Lett, a resident working with a veteran teacher at Orchard Knob Middle School, explains on video how one of his middle school teachers inspired him to want to do better - inspiration that's stuck with him to the age of 23. Now, he tries to give his students that same gift of inspiration.
"You have to give them a reason to want it. That's what wakes me up every day," he said.
In hearing Lett's philosophy, program organizers realized that the work of TEACH/Here, which places teachers in urban schools, is about more than just job placement.
"His testimony is what told us we named it wrong. This is about more than just academia. It's about people's commitment to a value system," said Cheri Dedmon, the program's director.
Officials have renamed the program Project Inspire and have sharpened its focus.
Sponsored by the Public Education Foundation, the program recruits professionals or recent graduates to teach math and science in hard-to-staff urban schools. The effort was operating in both Knox and Hamilton counties.

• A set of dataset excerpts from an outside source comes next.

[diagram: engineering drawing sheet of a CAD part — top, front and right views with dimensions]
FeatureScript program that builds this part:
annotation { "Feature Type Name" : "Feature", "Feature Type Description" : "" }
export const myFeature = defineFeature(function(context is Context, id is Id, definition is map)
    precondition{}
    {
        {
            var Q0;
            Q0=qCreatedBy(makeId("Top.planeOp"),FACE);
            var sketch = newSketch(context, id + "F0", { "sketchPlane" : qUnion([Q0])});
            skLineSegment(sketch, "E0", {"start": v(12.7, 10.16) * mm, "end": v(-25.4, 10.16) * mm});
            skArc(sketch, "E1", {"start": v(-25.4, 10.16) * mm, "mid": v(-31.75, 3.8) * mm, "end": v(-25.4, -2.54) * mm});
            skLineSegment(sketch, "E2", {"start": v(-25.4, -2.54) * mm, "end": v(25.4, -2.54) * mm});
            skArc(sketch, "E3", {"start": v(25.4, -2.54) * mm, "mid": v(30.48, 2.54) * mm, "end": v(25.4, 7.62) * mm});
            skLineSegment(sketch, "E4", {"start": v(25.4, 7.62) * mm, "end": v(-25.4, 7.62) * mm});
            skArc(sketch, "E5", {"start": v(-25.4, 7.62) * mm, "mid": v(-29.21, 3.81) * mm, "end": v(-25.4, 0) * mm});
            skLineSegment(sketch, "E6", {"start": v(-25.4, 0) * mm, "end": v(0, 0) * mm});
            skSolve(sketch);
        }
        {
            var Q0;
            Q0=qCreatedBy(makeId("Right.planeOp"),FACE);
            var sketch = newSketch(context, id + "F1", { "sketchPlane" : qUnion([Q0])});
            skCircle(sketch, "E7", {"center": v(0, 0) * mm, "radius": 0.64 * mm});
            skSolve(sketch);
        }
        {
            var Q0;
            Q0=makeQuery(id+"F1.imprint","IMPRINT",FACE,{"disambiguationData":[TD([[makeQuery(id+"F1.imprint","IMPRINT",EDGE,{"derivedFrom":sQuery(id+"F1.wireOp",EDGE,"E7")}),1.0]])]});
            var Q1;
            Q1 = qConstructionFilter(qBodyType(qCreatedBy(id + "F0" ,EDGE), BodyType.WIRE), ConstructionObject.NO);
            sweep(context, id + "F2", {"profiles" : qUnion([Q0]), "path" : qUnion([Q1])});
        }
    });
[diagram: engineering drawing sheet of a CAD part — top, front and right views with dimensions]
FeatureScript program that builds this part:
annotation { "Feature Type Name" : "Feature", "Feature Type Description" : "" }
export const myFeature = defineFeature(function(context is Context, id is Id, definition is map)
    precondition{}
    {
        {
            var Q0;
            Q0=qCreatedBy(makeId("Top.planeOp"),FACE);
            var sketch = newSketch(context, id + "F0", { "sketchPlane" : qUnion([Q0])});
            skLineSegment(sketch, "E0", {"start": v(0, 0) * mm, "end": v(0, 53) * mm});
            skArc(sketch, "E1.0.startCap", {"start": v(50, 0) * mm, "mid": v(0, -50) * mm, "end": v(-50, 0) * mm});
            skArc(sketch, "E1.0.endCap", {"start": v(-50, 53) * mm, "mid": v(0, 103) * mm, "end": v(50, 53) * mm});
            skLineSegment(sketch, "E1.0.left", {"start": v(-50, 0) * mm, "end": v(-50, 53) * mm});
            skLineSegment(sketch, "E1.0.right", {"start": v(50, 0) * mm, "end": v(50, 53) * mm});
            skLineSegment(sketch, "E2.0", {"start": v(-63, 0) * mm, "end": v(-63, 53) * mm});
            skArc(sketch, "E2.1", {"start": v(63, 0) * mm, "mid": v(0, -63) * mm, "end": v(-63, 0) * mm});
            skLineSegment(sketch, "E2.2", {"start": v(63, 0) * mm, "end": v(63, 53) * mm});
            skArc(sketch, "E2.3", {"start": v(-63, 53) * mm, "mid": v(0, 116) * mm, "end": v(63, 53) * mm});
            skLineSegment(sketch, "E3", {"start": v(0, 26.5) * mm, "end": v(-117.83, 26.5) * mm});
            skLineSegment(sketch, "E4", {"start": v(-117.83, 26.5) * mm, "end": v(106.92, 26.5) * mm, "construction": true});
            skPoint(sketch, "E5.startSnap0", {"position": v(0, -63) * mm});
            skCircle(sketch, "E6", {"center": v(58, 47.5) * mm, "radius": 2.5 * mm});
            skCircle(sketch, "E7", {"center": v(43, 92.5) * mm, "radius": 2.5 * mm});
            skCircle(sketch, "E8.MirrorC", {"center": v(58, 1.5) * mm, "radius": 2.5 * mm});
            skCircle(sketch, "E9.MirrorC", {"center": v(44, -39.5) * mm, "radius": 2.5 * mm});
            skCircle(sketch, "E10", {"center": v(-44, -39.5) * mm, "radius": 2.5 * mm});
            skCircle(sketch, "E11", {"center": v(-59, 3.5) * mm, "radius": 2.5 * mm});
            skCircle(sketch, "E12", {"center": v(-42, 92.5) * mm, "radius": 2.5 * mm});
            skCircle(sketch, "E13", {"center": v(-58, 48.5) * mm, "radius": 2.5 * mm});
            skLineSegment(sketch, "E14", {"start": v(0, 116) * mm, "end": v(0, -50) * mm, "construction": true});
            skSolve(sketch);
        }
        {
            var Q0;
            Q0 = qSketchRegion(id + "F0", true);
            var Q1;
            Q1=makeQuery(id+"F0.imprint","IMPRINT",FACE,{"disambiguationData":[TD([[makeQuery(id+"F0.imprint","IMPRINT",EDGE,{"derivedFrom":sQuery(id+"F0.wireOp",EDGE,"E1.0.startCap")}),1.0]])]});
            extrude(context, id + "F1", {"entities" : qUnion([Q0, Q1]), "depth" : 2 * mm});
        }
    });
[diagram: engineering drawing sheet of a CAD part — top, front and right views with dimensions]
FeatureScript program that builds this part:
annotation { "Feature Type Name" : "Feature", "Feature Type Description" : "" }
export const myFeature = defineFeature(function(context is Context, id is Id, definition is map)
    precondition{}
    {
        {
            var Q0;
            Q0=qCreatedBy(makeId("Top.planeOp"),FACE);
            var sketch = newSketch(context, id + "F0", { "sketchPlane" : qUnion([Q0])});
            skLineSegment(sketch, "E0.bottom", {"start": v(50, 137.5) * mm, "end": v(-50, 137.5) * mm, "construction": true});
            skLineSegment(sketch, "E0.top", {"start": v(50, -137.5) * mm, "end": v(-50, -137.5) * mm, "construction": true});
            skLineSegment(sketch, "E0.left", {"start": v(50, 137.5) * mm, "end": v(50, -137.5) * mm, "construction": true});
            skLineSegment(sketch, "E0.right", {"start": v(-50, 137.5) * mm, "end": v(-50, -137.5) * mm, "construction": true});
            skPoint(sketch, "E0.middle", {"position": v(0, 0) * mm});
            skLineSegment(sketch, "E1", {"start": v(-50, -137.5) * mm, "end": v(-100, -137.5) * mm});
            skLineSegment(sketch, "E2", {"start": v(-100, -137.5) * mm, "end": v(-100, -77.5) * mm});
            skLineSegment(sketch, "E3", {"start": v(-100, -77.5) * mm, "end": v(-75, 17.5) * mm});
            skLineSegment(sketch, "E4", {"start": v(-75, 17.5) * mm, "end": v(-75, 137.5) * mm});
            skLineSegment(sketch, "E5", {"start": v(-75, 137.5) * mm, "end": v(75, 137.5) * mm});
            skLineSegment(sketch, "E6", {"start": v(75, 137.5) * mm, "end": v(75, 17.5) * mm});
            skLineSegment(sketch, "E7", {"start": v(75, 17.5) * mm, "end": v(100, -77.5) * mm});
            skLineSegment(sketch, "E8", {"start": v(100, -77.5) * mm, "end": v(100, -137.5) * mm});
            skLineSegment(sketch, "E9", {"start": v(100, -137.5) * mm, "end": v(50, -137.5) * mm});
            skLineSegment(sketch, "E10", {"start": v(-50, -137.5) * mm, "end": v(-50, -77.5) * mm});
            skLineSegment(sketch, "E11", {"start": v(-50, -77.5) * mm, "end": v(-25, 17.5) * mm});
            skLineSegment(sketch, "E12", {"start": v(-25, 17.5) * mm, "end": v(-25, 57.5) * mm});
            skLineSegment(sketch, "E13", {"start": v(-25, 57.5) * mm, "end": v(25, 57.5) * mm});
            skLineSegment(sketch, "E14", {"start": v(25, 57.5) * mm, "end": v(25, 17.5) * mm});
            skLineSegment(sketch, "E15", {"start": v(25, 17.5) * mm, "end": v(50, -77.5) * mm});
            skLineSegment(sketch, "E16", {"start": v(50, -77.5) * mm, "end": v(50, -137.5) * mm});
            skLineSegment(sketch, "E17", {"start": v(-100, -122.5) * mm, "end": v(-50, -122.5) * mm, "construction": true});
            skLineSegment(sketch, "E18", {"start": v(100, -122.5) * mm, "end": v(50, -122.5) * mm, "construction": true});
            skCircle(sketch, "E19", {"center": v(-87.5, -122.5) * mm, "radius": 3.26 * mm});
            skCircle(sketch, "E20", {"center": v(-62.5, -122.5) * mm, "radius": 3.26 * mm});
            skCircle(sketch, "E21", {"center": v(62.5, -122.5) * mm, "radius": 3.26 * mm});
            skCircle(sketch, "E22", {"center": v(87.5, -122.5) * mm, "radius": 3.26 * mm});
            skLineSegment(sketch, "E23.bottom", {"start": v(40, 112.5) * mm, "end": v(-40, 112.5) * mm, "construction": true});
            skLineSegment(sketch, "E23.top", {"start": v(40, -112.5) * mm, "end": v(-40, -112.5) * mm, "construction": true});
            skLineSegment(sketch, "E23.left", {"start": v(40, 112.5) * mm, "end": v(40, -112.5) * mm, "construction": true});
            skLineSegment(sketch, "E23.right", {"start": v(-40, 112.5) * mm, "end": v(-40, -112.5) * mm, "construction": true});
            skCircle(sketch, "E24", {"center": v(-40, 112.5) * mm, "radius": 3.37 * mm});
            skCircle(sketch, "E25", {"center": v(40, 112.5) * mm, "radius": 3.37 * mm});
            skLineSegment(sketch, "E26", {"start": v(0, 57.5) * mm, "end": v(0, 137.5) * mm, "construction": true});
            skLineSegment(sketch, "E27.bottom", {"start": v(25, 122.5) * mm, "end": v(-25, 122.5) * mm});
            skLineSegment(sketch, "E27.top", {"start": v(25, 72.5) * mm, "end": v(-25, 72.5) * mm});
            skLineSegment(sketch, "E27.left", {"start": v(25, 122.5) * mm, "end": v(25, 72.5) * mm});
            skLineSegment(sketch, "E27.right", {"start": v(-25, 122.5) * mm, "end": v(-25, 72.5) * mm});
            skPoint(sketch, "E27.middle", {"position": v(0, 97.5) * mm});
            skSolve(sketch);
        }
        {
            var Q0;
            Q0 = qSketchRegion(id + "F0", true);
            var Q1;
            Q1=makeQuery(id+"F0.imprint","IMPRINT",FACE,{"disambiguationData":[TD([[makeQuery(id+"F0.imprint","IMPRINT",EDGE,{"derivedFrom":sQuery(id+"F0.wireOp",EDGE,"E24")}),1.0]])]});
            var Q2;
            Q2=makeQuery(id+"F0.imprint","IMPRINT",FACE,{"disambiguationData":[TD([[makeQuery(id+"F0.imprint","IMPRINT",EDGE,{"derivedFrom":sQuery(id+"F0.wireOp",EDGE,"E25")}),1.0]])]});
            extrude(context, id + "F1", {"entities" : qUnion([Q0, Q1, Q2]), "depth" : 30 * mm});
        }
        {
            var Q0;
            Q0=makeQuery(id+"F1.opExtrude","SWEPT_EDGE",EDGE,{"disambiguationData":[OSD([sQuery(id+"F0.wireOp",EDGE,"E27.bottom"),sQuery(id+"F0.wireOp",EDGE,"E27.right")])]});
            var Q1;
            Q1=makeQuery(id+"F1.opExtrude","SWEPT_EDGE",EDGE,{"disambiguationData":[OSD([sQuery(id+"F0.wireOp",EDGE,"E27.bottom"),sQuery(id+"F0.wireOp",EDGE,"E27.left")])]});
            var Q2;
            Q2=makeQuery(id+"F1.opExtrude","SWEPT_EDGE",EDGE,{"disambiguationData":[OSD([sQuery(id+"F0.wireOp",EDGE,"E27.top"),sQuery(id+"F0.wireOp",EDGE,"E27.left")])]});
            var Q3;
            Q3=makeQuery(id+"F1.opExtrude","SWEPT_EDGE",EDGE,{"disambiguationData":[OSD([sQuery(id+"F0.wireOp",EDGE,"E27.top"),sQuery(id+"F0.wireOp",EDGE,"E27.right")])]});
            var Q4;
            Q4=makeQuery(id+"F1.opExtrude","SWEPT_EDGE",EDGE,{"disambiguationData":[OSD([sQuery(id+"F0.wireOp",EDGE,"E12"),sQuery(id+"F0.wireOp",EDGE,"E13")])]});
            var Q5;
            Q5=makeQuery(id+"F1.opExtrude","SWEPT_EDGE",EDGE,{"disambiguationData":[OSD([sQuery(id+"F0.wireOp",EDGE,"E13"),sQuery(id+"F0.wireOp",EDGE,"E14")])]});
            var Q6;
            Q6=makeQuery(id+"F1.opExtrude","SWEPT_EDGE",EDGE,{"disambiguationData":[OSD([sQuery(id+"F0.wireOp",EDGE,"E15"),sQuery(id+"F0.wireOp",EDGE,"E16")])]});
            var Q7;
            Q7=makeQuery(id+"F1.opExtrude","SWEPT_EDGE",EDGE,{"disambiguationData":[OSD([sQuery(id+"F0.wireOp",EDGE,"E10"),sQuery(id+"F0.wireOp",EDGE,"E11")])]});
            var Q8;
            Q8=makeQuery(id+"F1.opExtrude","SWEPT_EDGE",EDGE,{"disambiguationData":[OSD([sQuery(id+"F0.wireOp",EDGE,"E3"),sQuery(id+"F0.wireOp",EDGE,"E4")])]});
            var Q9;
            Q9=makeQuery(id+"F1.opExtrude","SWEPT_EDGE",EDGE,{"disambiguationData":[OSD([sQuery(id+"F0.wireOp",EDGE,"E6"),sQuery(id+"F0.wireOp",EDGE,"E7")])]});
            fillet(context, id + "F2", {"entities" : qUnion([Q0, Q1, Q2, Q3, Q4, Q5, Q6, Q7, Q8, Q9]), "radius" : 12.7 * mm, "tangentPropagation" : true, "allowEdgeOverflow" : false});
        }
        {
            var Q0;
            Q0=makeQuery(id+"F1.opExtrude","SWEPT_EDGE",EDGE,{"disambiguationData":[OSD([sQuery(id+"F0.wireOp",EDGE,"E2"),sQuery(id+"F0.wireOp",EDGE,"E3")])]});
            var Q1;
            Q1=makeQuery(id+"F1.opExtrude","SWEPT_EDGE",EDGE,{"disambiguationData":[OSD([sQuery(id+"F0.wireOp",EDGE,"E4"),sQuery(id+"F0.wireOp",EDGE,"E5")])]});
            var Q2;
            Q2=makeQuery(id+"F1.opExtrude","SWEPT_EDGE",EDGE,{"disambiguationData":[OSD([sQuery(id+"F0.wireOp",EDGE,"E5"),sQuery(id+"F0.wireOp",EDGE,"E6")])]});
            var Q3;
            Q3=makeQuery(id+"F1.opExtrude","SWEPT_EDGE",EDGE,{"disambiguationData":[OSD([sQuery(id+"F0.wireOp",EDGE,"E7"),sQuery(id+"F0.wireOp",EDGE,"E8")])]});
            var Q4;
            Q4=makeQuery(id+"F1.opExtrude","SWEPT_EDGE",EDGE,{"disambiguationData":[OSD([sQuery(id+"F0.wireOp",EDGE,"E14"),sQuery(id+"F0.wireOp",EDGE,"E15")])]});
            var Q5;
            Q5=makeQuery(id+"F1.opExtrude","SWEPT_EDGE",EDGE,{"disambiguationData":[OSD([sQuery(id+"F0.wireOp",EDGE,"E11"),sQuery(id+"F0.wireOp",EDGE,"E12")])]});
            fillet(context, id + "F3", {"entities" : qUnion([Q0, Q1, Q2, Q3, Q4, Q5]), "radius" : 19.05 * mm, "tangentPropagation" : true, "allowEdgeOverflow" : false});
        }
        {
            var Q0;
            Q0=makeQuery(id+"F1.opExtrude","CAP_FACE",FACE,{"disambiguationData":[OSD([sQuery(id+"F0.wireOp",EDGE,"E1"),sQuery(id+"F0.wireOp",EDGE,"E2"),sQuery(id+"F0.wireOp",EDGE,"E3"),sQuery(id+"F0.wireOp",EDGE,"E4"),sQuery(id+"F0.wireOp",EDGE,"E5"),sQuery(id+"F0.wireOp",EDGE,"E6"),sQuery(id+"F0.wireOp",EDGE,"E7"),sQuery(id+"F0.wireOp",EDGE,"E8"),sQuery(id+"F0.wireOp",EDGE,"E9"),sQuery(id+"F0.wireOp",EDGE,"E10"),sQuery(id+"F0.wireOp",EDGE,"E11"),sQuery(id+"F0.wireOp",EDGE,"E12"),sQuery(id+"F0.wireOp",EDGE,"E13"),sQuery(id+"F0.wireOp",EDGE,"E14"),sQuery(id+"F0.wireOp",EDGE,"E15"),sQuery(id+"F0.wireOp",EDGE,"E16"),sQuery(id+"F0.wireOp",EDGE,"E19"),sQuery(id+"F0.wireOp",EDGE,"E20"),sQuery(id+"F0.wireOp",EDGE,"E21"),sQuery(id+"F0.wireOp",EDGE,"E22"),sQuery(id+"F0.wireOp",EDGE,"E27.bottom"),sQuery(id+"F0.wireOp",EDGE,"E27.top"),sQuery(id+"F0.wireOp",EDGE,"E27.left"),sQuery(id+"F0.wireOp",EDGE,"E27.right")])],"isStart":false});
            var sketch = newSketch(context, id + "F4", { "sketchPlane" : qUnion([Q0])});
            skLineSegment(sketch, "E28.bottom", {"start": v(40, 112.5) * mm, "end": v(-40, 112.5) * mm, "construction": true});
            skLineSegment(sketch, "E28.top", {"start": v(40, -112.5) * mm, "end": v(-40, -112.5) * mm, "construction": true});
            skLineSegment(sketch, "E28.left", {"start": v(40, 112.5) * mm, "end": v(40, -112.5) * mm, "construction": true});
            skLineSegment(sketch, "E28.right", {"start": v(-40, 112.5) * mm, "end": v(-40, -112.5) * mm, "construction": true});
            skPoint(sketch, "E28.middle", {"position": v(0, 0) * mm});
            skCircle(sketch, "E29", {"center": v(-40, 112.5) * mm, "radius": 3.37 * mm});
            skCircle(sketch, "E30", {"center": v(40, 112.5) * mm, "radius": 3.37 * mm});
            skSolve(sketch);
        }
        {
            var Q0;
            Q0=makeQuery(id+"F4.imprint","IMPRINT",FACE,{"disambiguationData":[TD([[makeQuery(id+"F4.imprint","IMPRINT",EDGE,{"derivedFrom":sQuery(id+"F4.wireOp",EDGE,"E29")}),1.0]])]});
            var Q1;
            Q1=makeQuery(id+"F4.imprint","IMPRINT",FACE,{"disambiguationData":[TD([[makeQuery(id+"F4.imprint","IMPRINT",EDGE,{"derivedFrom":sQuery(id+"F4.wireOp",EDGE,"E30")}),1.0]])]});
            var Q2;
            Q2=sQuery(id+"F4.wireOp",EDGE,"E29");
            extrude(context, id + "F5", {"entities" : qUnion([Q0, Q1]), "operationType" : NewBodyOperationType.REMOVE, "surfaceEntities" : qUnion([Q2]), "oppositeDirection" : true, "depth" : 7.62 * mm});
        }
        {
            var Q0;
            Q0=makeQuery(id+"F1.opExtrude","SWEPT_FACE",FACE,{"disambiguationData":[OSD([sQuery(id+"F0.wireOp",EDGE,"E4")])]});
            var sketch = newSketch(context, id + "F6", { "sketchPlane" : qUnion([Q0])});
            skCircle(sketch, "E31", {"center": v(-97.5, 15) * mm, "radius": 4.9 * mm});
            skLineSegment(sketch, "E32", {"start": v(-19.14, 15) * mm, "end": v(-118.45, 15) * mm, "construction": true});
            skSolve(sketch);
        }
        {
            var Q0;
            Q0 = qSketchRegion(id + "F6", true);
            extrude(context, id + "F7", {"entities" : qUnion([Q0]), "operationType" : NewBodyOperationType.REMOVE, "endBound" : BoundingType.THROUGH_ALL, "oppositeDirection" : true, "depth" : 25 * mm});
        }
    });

In the past, some entered a program to teach math in grades fourth through eighth, while others entered seventh through 12th grades to teach math or science.
Now, the focus will be on teaching fourth- through eighth-grade math in Hamilton County, though the program could expand to other content areas as the needs of local schools change.
Through Project Inspire, prospective teachers spend one year co-teaching alongside a veteran teacher. At the same time, they take graduate classes, earning a master's degree and teaching credentials. Once they finish the residency year, participants commit to teaching in an urban school for four years.
In renaming the organization, Dedmon said leaders kept returning to the theme of inspire because of teachers like Lett's commitment to raising urban students up from low expectations and disadvantages in life. They view the work as a calling.
"These are folks who are really committed to this work to go into schools that are challenging and help families in poverty. This is a commitment around their hearts and a passion for what they feel is really important. They inspired us and they are inspired by the kids," Dedmon said.
Lett, who originally studied to become a doctor, was turned off to the field when he visited a psychiatric hospital during college. Many regulars rotated in and out - some looking for a pill fix, others just looking for a place to lay their heads or get a warm meal.
"I just didn't want to be a part of that," he said. "I wanted to help people before they got to that point."
He thought of ways to reach people earlier in life and decided an education career would give him a better platform for changing prospects of the underprivileged.
"I want to see long-term progression," he said. "A lot of that is education and being an influence, a mentor. I thought TEACH/Here, and now Project Inspire, gave me the means to do that."